But his conference is still way better than the usual dull-as-ditchwater “don’t rock the boat” approach that is the normal fare at mining conferences. Swanepoel’s other day job - running the Last Mile Fund which backs promising looking players in the mining and resources field - garners almost minimal coverage by comparison which is probably the way he likes it. So the burning question for 2021 is this: Who is Swanepoel going to insult next after Davis in 2020 and calling AMCU president Joseph Mathunjwa “a shit-stirrer of note” in 2019?
LIFE OF BERNARD
He’s one of the best known personalities in the South African mining sphere even though his track record is marred by his failure to take over Gold Fields when he was running Harmony Gold. Swanepoel was singled out by Peter Flack and the late Roger Kebble to run Harmony following the hostile takeover and break-up of the former Randgold & Exploration in the mid-Nineties.
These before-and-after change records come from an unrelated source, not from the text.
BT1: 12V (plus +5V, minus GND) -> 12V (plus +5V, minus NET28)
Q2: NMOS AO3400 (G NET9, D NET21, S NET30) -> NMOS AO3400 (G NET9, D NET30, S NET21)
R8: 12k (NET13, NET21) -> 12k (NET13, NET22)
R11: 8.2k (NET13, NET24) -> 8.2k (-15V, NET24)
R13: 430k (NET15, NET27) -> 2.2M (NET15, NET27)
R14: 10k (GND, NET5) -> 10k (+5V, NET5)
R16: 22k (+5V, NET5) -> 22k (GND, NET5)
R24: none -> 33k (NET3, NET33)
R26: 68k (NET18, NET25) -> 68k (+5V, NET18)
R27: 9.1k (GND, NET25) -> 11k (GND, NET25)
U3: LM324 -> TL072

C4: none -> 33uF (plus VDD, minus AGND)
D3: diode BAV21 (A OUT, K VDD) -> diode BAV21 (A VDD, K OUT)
Everything went right for nearly a decade as Swanepoel - supported by a rising gold price - took over a string of ageing gold mines from various groups until the all-out, hostile bid for Gold Fields. Had it succeeded, Swanepoel would have survived the subsequent downturn in the gold sector. After resigning from Harmony in 2007, Swanepoel returned to mining temporarily through Village Main Reef before teaming up with Joburg Indaba founder Paula Munsie and re-inventing himself as a mining industry impresario.